Linktone has already handled the SMS election for the “Image Ambassador for Beautiful Shandong” program. Last month, it expanded the Shandong TV relationship by creating a joint venture with SDTV called Shanghai Zhongbang Culture Media Co.

The joint venture will help SDTV develop a comprehensive wireless strategy across all its programs, as well as events, public relations activities, and live entertainment, while giving Linktone valuable access to programming and content development. The first project is an "American Idol"-inspired reality show called “China Union.” Linktone will be the sole wireless service provider for the show and own the brand, advertising rights and copyright.

Last month, Linktone invested in Beijing Center National Radio Media, the ad agency for China National Radio-1 and 2, as part of its ongoing strategy: "We're going in the interactive media direction, merging traditional TV and radio media with new media,” said Edward Liu, Linktone’s Shanghai-based director of investor relations. “We’re actually excited about the changes in the market. All four of the main players--since we all went public in 2004--offered the same type of services. After the shakeout, we’re now going in different strategic directions."

Developing new strategies
Tom Online, heavily funded by its parent company, is focusing on new areas like developing mobile payment systems and introducing the internet telephony network Skype into China. Tom Online is also rumored to be looking at buying EBay’s business in China.

Even though WAP-based services put KongZhong in the most heavily regulated area, the company launched one of the first wireless internet commercials on its wireless internet platform ( for Motorola Corp.'s V3 phone in October 2004. Since then, HongZhong has run ads for other brands such as Nokia, BMW, General Motors, Toyota, and Lenovo. Its platform also hosts KongZhong Channel V, a wireless music brand created last month through a joint venture with News Corp.’s music brand, Channel V.

Another rival, Hurray, “is trying to move up the value chain in China’s music industry,” Mr. Wei said. Music is one of the most profitable wireless applications in China, through artist development, music production and offline and online distribution.

In July 2006, Hurray inked a deal with Viacom’s MTV Networks to deliver wireless value-added services to MTV’s online and TV viewers in China. Hurray also acquired majority control of two local record labels, Freeland Music and Huayi Brothers Music, and owns mobile game developer Magma Digital.

Market leaders "failed themselves"
In addition to aggressive diversification, wireless content companies also need to “build a strong brand affinity with end-users to really make themselves must-carry services by operators as well as advertisers,” said David Wolf, founder of the Wolf Group Asian telecom consultancy in Beijing. “It’s difficult for marketers to know who to place a bet on. It’s a malleable world, there are no fully-established leaders in the market for a long-term agreement. They have kind of failed themselves.”
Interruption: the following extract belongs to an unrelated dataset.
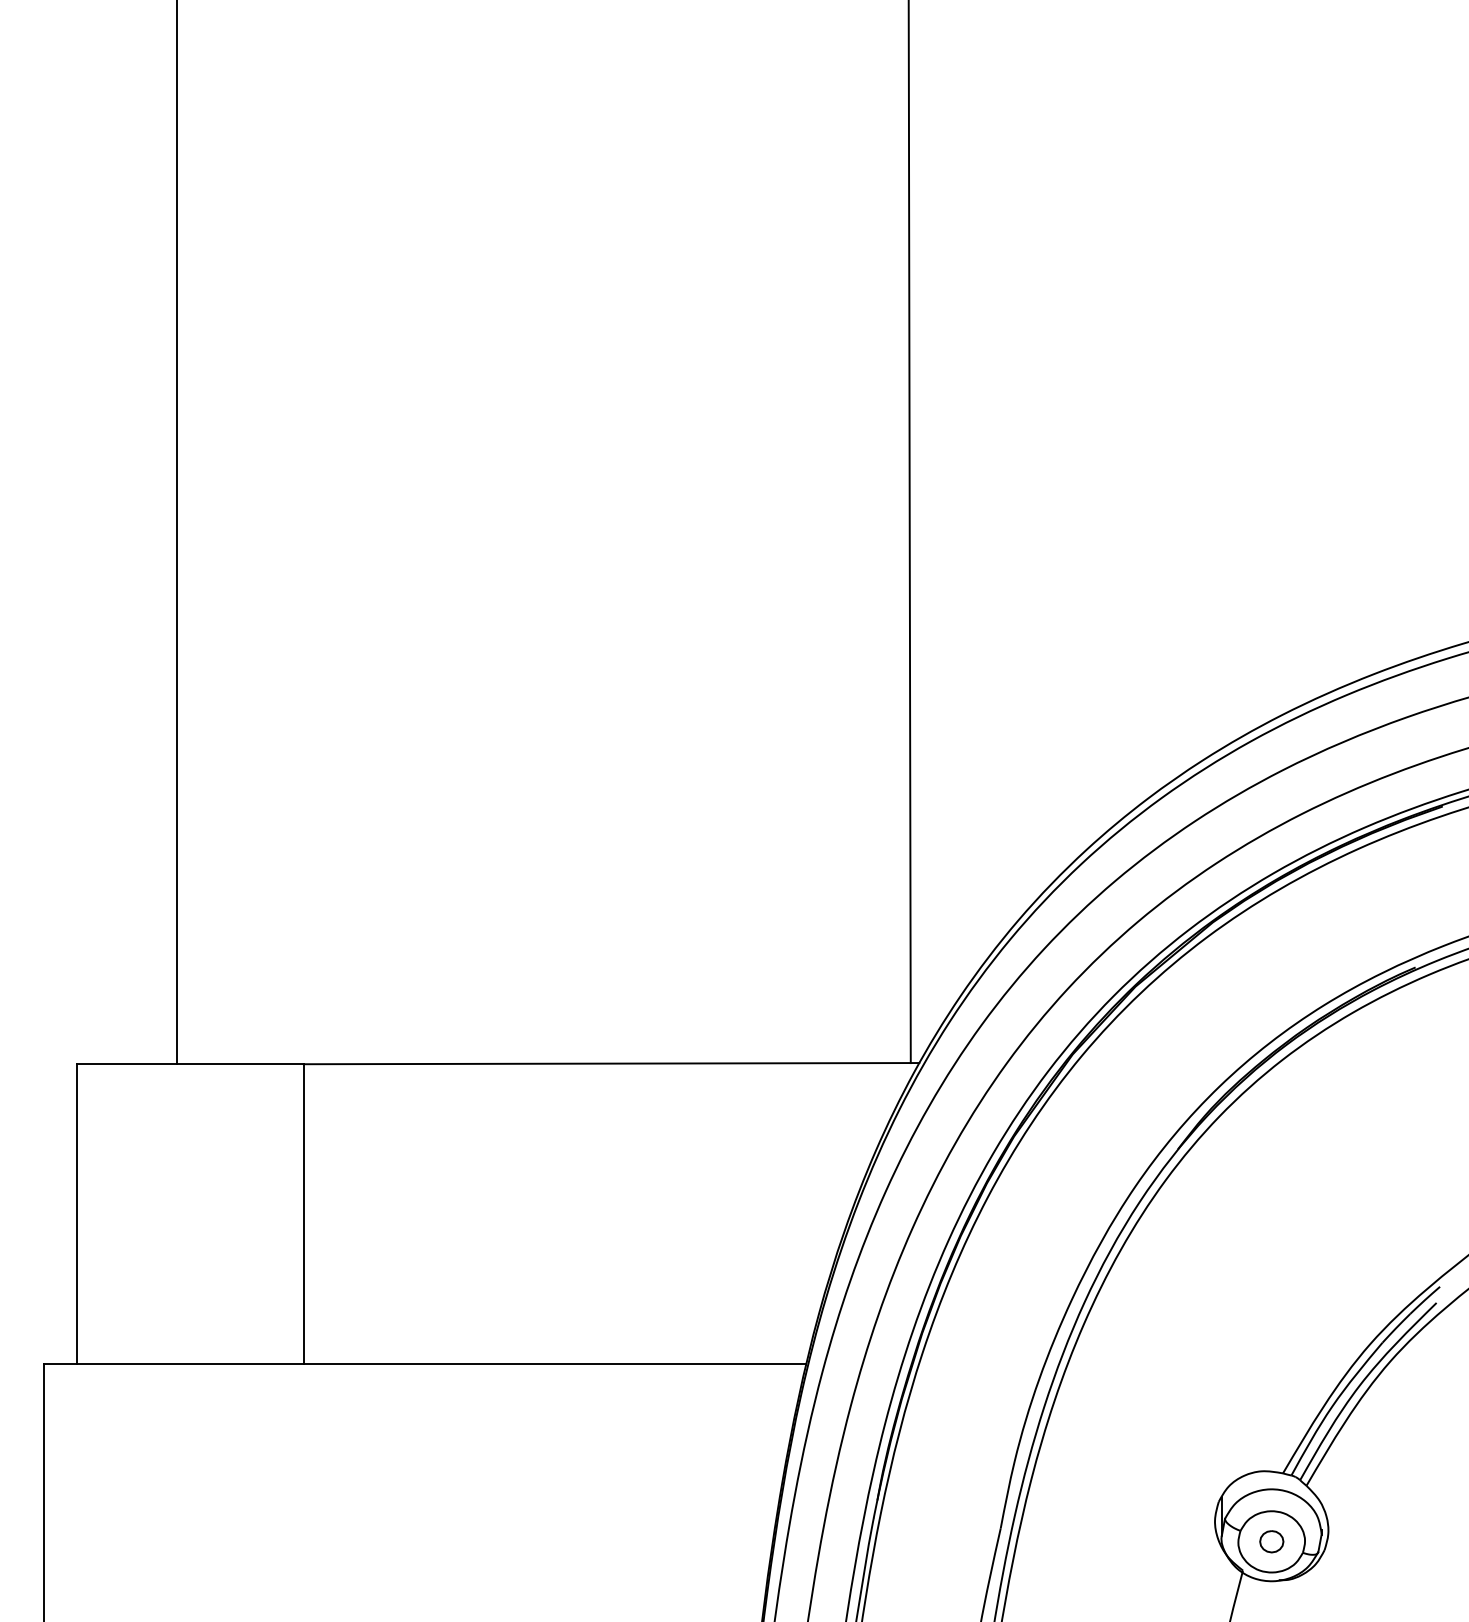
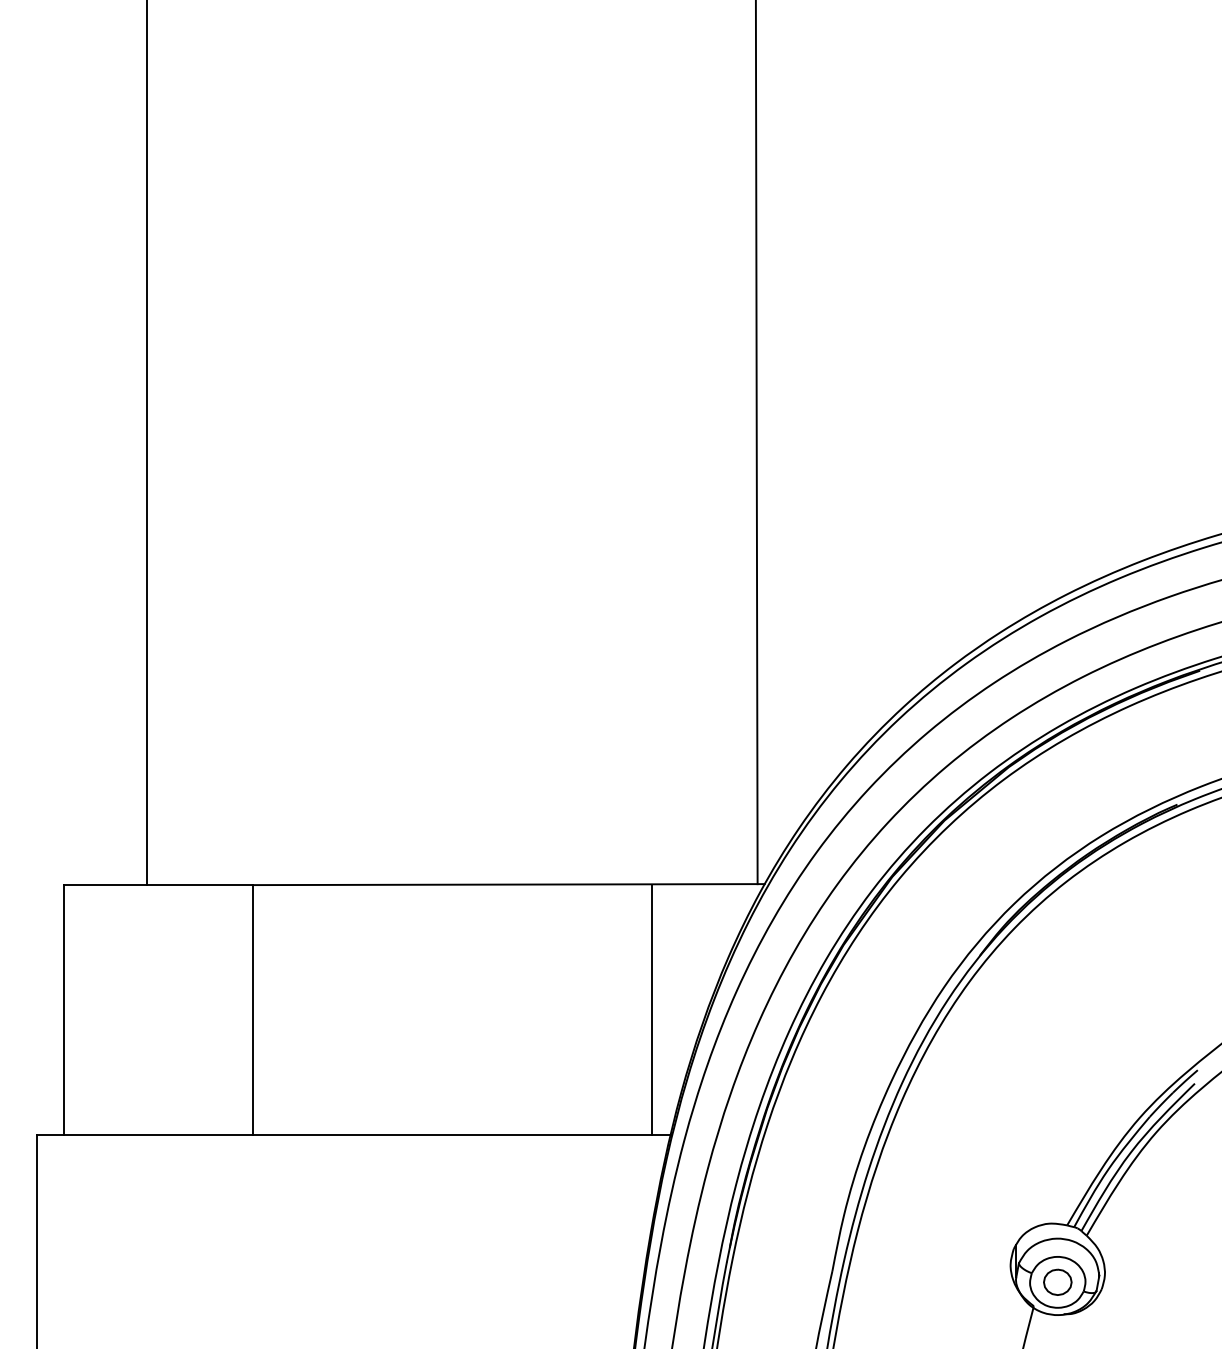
line: (784, 1213) -> (652, 1009), added
part: (1271, 1540) -> (1057, 1281), size x1.43

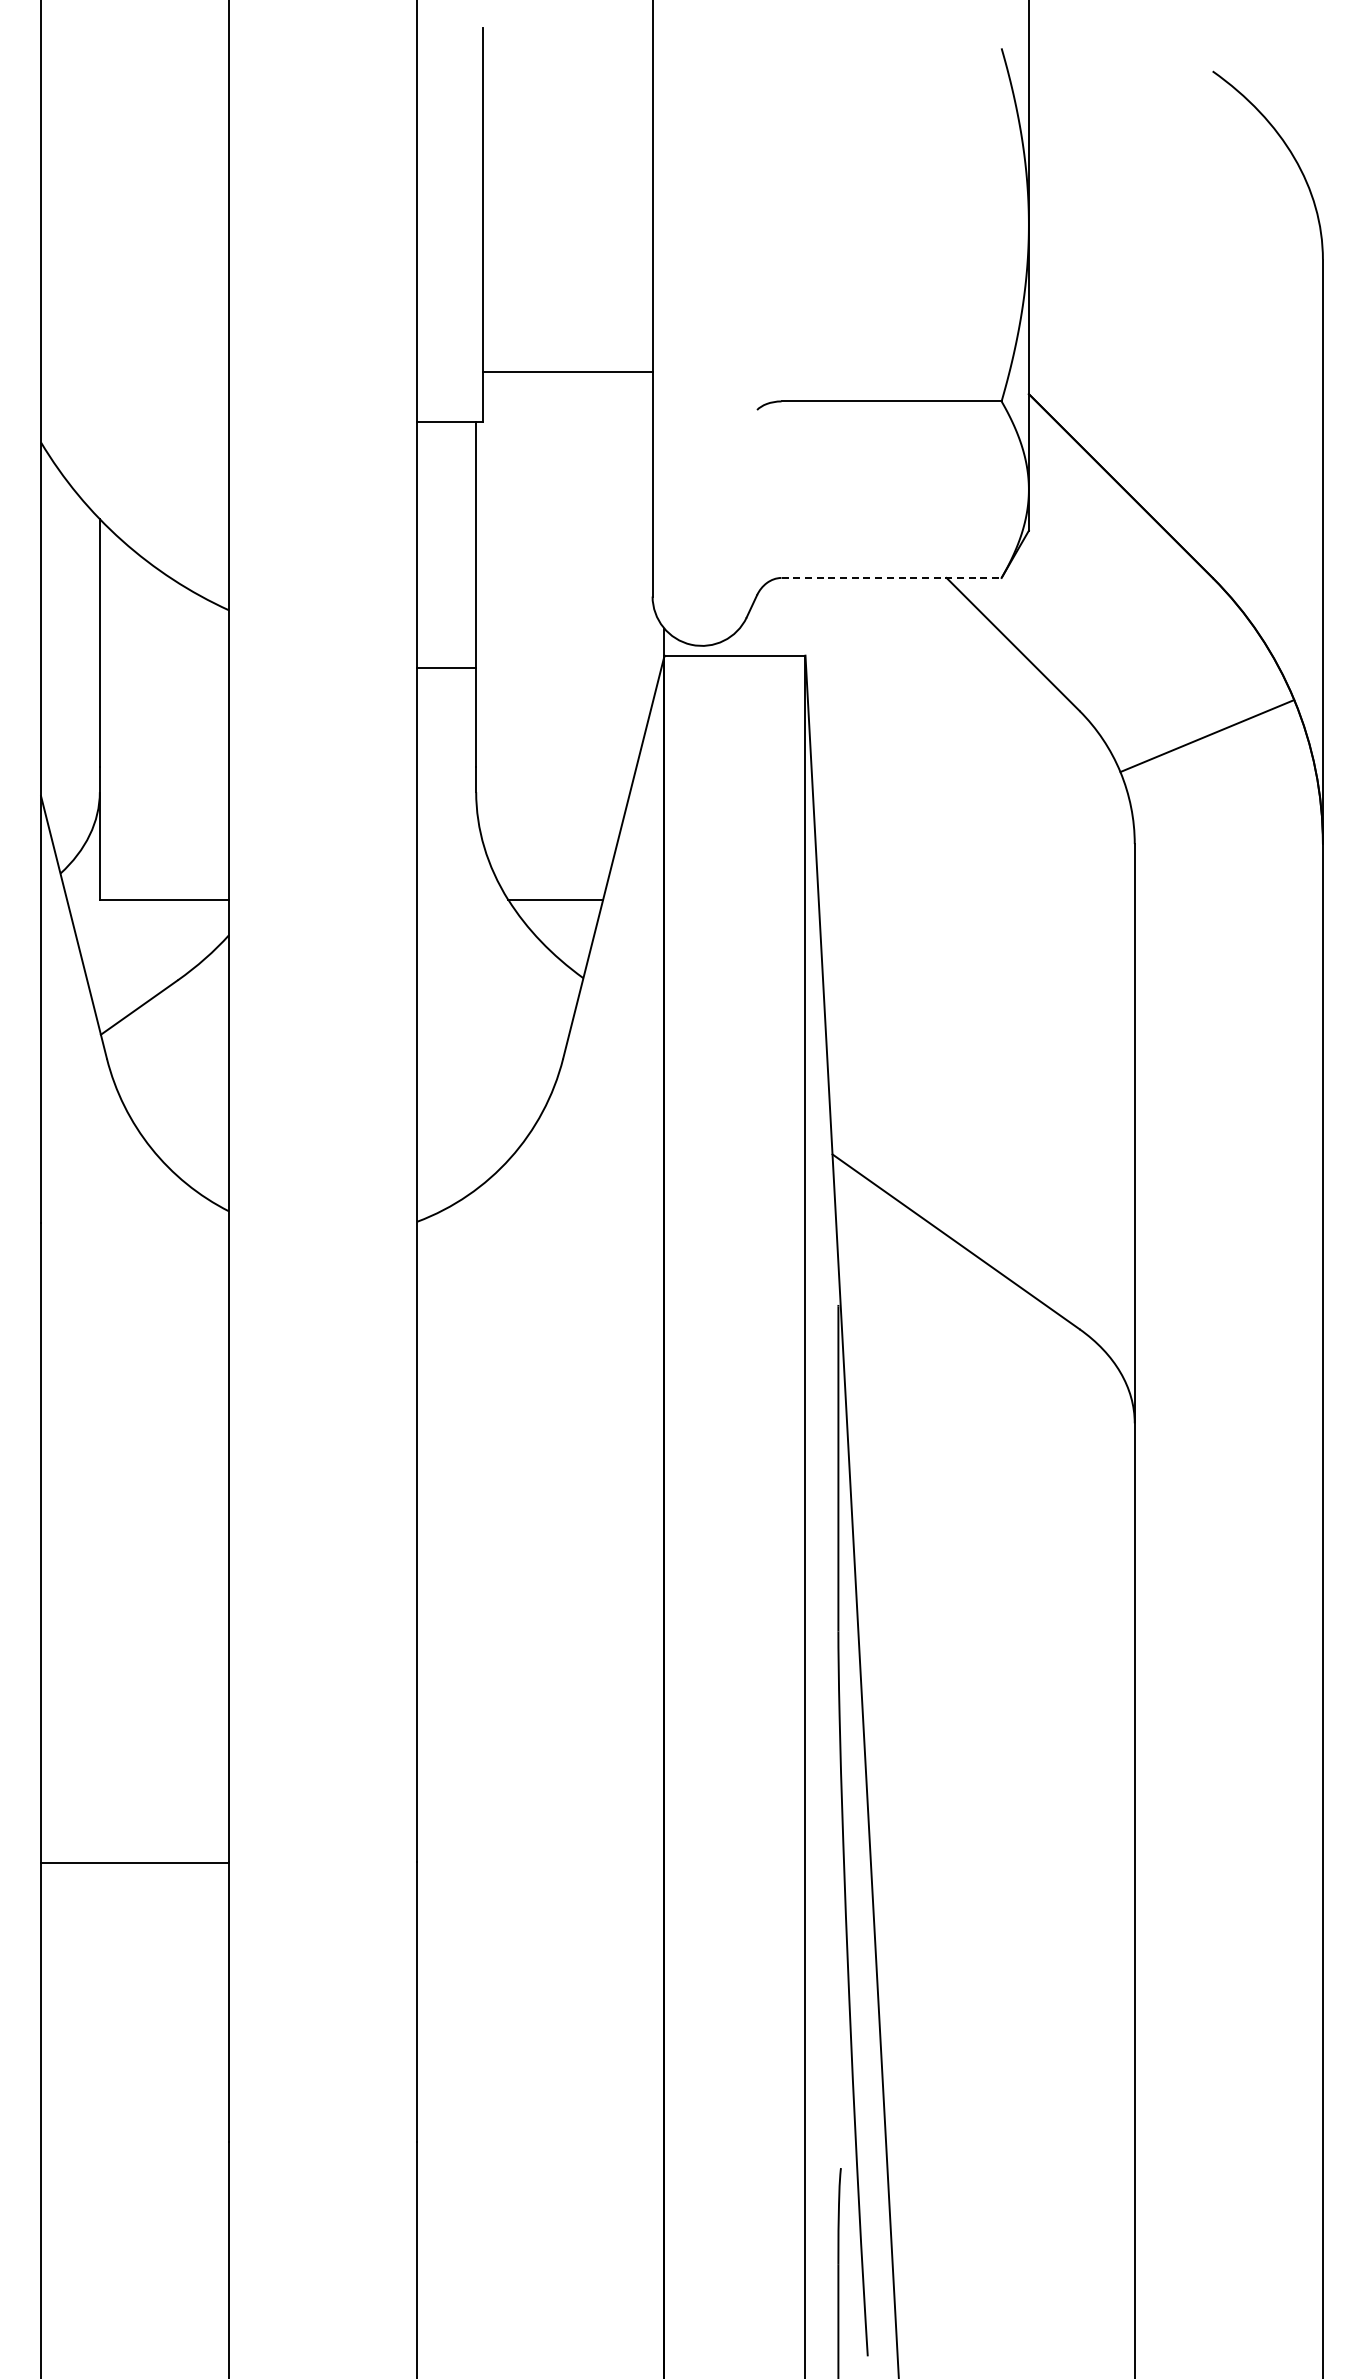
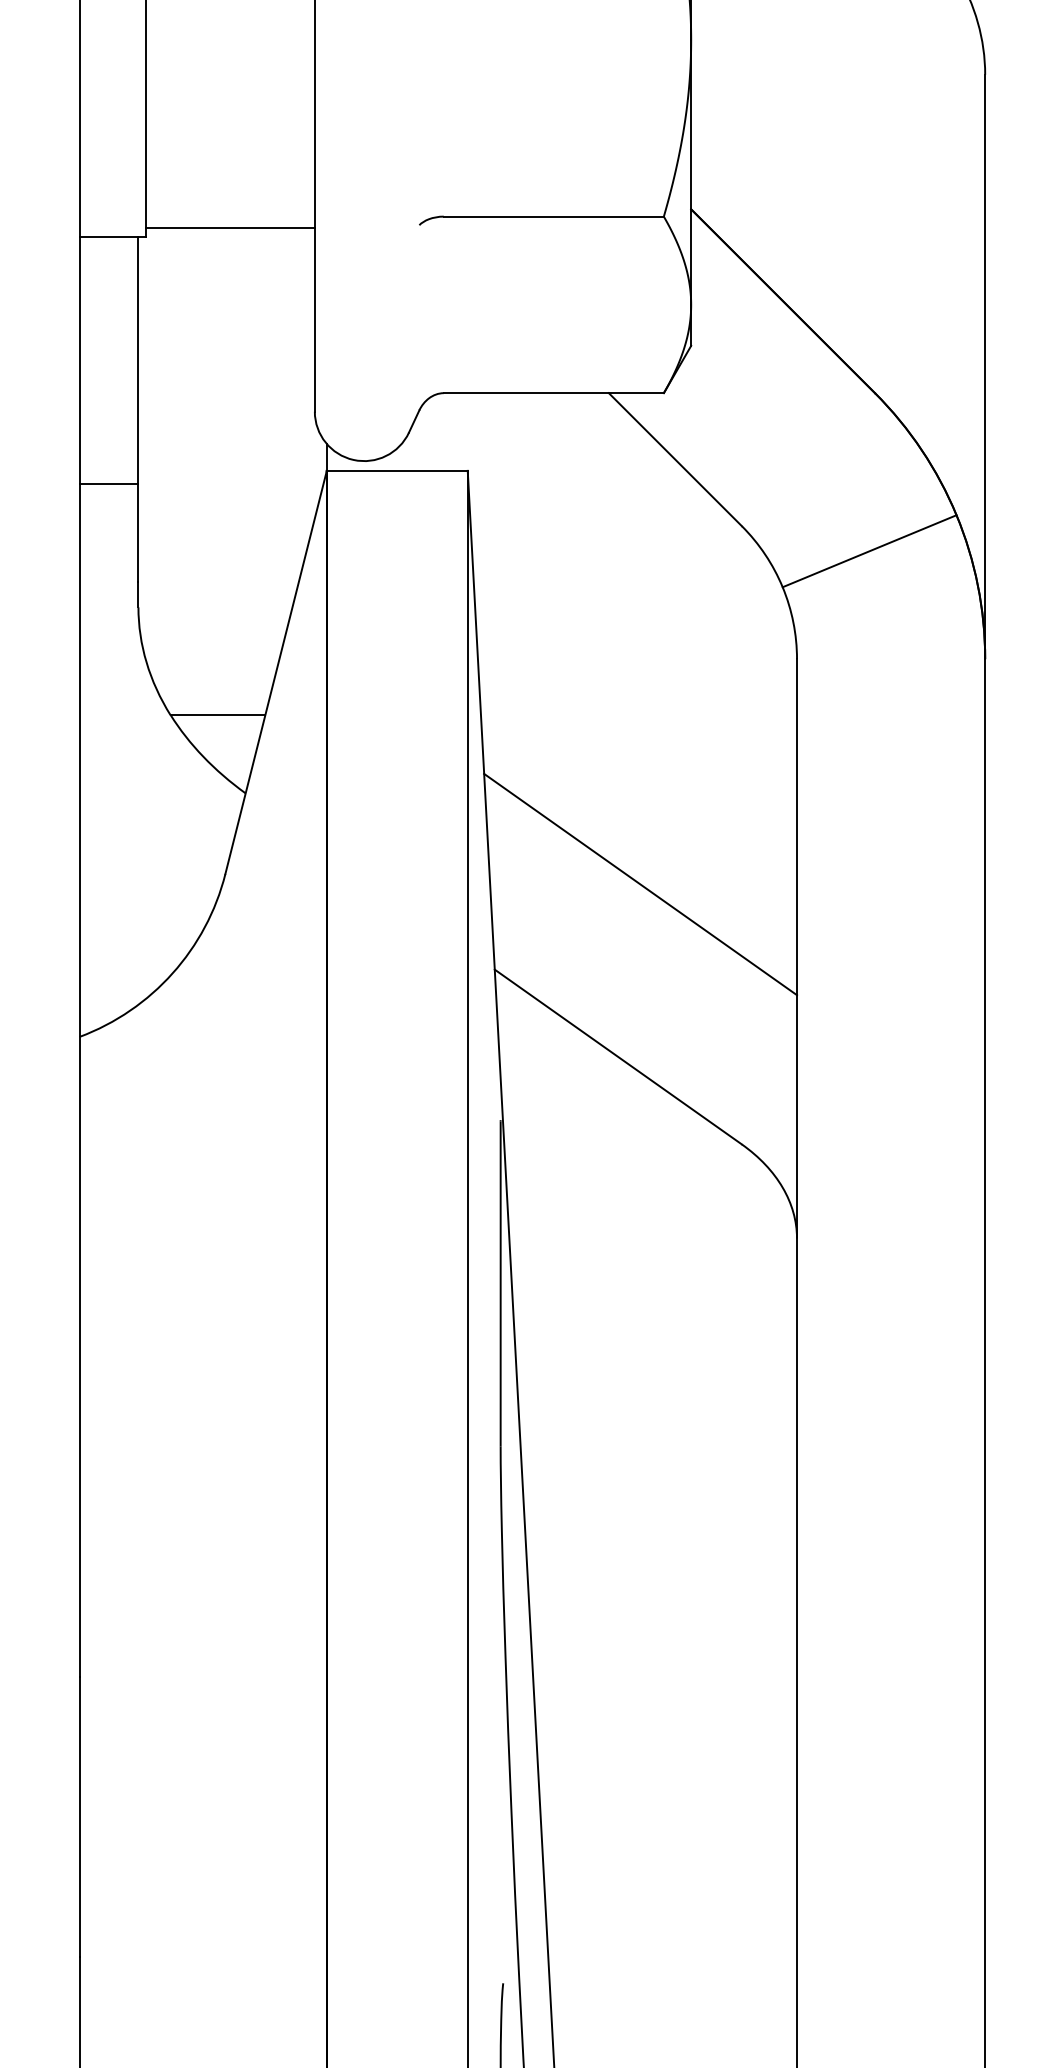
line: (567, 372) -> (229, 228), moved
line: (892, 577) -> (554, 392), dashed -> solid
line: (977, 1069) -> (639, 884), added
Some industry execs may agree. Last month, KongZhong’s high-profile chief financial officer, J.P. Gan, resigned to pursue a career as a venture capitalist.

His departure “indicates that he doesn’t see sustainable growth for wireless value-added service companies in China. It’s bad news for the industry,” warned Mr. Wei.

But Mr. Robinson, a China internet veteran, said there is still a place for third-party providers. "The challenge now is to be across all platforms in all provinces, and to keep connectivity humming for key blasts like elections but also maintain steady traffic. That’s hard for the TV stations to do on their own."